O Programa Aranha fracassou no controle da inflação, porque o governo foi incapaz de reduzir os investimentos públicos e porque o protecionismo comercial dificultava a entrada de produtos estrangeiros, mais baratos, no país.

Assim, no início de 1954, o Brasil enfrentava uma conjuntura de inflação, déficit fiscal e desvalorização cambial. Ao longo desse ano, a situação agravaria:

  • Agravamento da inflação e do déficit fiscal: Em 1º de maio de 1954, o governo concedeu um aumento de 100% do salário mínimo para toda a população. Esse reajuste foi muito acima do que seria necessário para recompor as perdas salariais ocasionadas pela inflação (53%). Além disso, tal medida contrariava frontalmente as ideias de políticos como Sousa Dantas, presidente do Banco do Brasil, que propunham um reajuste de 33%.
  • Agravamento do balanço de pagamentos: Diante de uma alta nos preços internacionais do café, alguns consumidores dos Estados Unidos decidiram boicotar esse produto. Para eles, o Brasil adotava práticas monopolistas no mercado cafeeiro. Em reação, eles interromperam abruptamente as compras de café, causando uma imediata queda nas exportações brasileiras.
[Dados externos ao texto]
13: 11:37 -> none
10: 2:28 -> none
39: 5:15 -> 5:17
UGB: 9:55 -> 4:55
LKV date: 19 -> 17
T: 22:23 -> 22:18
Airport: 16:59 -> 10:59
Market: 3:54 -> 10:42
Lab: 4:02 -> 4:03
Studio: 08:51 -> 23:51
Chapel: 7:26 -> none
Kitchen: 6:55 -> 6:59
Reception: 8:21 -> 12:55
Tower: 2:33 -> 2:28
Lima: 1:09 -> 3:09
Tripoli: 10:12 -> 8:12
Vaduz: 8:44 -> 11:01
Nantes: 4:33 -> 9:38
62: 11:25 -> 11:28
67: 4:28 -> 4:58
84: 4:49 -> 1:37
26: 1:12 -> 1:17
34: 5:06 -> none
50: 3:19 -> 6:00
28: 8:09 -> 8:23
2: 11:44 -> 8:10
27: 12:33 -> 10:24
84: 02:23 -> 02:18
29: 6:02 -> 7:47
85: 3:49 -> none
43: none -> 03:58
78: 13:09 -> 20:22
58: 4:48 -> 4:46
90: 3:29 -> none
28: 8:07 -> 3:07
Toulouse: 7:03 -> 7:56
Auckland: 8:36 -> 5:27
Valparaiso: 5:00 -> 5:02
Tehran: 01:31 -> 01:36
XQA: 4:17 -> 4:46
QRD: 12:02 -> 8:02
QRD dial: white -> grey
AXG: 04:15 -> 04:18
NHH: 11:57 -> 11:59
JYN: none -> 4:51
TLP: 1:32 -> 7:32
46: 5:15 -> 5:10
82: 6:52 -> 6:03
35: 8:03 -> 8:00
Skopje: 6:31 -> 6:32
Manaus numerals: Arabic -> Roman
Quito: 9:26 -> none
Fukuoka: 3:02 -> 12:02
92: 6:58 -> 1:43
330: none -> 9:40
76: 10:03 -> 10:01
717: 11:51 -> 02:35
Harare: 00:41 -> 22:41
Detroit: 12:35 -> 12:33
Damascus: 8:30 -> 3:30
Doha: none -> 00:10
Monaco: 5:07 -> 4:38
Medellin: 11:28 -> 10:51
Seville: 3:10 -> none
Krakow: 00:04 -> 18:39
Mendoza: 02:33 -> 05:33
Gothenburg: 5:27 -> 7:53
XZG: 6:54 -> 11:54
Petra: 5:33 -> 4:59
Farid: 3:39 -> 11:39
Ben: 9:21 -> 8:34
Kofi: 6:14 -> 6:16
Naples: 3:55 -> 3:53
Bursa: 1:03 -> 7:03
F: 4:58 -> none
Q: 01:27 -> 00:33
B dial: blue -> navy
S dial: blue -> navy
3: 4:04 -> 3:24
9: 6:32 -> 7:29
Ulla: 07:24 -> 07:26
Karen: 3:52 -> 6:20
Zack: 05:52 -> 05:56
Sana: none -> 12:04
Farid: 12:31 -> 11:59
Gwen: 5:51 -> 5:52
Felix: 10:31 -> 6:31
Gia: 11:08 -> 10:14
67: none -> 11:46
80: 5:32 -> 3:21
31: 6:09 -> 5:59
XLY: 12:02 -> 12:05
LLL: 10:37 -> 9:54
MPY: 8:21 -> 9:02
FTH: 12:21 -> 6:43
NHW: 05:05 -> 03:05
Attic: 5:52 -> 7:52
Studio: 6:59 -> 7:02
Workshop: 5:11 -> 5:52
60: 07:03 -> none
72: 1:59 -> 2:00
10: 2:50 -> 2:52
Em 14 de agosto de 1954, o governo até tentou enfrentar a deterioração das condições da economia brasileira, por meio da Instrução 99 da SUMOC. Essa lei permitia a venda de parte da moeda estrangeira obtida com a exportação de café no mercado livre, sem sobretaxas, como forma de reduzir o preço mínimo do café. Ela provocou uma desvalorização cambial em 27%, mas não foi eficaz em ajudar o setor cafeeiro. De todo modo, os problemas seriam deixados como legado para o governo subsequente, porque Getúlio Vargas desgastou-se politicamente e optou por suicidar-se em 24 de agosto de 1954. Por um breve período, o Brasil passaria a ser governado pelo então vice-presidente, Café Filho.